As discussed in more detail under "Part I - Item 1 - Business - Government Regulation" contained in our Annual Report on Form 10-K, our operations in Europe are affected by foreign statutes, rules and regulations regarding debt collection and debt purchase activities. These statutes, rules, regulations, ordinances, guidelines and procedures are modified from time to time by the relevant authorities charged with their administration, which could affect the way we conduct our business.

**Portfolio Purchasing and Recovery**

***MCM (United States)***

In the United States, the defaulted consumer receivable portfolios we purchase are primarily charged-off credit card debt portfolios. A small percentage of our capital deployment in the United States is comprised of unsecured personal loans.

We purchase receivables based on robust, account-level valuation methods and employ proprietary statistical and behavioral models across our U.S. operations. These methods and models generally allow us to value portfolios accurately (limiting the risk of overpaying), avoid buying portfolios that are incompatible with our methods or strategies and align the accounts we purchase with our business channels to maximize future collections. As a result, we have generally been able to realize significant returns from the receivables we acquire. We maintain strong relationships with many of the largest financial service providers in the United States.

***Cabot (Europe)***

In Europe, our purchased defaulted debt portfolios primarily consist of credit card and consumer loan accounts. We purchase receivable portfolios using proprietary pricing models that utilize account-level statistical and behavioral data. These models generally allow us to accurately value portfolios and to develop collection strategies that maximize future returns. As a result, we have generally been able to realize significant returns from the assets we have acquired. We maintain strong relationships with many of the largest financial services providers in the United Kingdom and Europe.
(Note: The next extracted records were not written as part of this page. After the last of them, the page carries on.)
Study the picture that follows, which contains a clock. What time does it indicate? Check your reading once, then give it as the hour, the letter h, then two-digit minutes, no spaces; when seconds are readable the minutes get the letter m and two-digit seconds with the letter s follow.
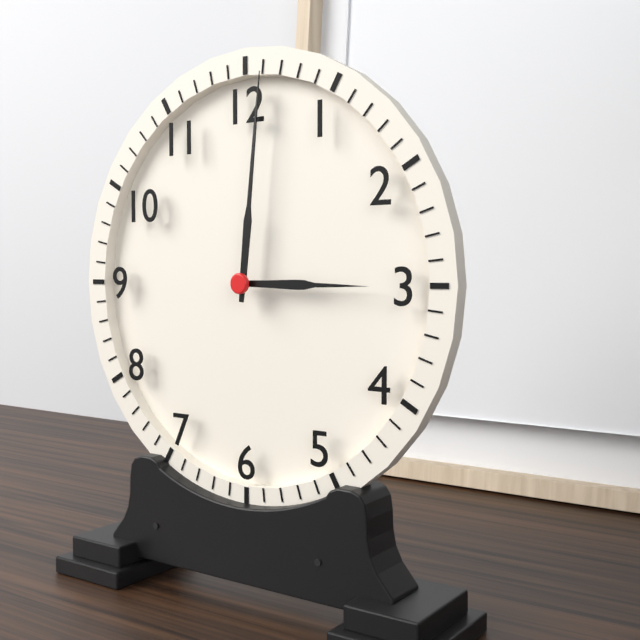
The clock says 3h01
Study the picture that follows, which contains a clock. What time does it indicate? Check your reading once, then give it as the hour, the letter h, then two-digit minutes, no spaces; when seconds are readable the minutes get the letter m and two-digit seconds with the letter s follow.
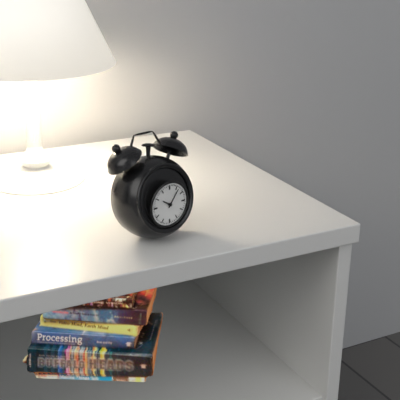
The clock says 10h06
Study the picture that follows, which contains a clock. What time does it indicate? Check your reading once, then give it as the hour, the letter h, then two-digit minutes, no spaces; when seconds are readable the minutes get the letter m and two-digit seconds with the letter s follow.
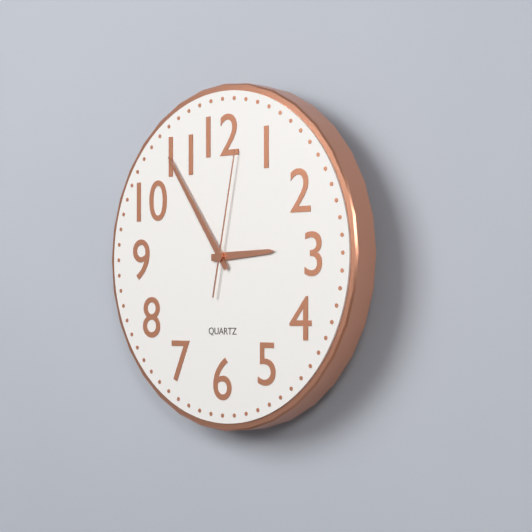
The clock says 2h54m02s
**Purchases and Collections**

***Portfolio Pricing, Supply and Demand***

***MCM (United States)***

With lending and charge-off rates remaining near recent peak levels, U.S. portfolio supply continues to be robust. Issuers have continued to sell predominantly fresh portfolios. Fresh portfolios are portfolios that are generally sold within six months of the consumer's account being charged-off by the financial institution. Pricing in the first quarter remained at favorable levels as a result of elevated market supply. Issuers continue to sell their volume in mostly forward flow arrangements that are often committed early in the calendar year. We believe steady lending and delinquency rates at elevated levels will result in stable and strong market supply.
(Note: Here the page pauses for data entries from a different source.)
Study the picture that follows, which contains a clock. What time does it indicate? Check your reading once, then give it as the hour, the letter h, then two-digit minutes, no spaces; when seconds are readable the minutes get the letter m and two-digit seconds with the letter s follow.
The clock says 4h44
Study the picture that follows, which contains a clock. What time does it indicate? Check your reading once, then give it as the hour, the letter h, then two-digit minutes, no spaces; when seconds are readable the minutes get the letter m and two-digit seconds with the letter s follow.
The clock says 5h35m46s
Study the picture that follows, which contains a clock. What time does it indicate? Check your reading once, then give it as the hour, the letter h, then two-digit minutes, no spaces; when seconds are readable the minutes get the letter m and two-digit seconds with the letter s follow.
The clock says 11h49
We believe that smaller competitors continue to face difficulties in the portfolio purchasing market because of the high cost to operate due to regulatory pressure and increasing cost of capital. We believe this favors larger participants, like MCM, because the larger market participants are better able to adapt to these pressures and commit to larger forward flow agreements and fluctuating volumes.

***Cabot (Europe)***

The UK market for charged-off portfolios generally provides a relatively consistent pipeline of opportunities, despite a historically low level of charge-offs, as creditors have embedded debt sales as an integral part of their business models.

France and Spain continue to be two of the largest non-performing loan markets in Europe with significant portfolio sales. Financial institutions continue to look to dispose of non-performing loans in these markets.

While sales activity across all of our European markets remains stable, underlying default rates are generally low by historic levels, and consumer lending volumes have stagnated. Sales levels are expected to fluctuate from quarter to quarter. In general, portfolio pricing remains competitive across our European footprint, constraining the amount of capital we elect to deploy in Europe.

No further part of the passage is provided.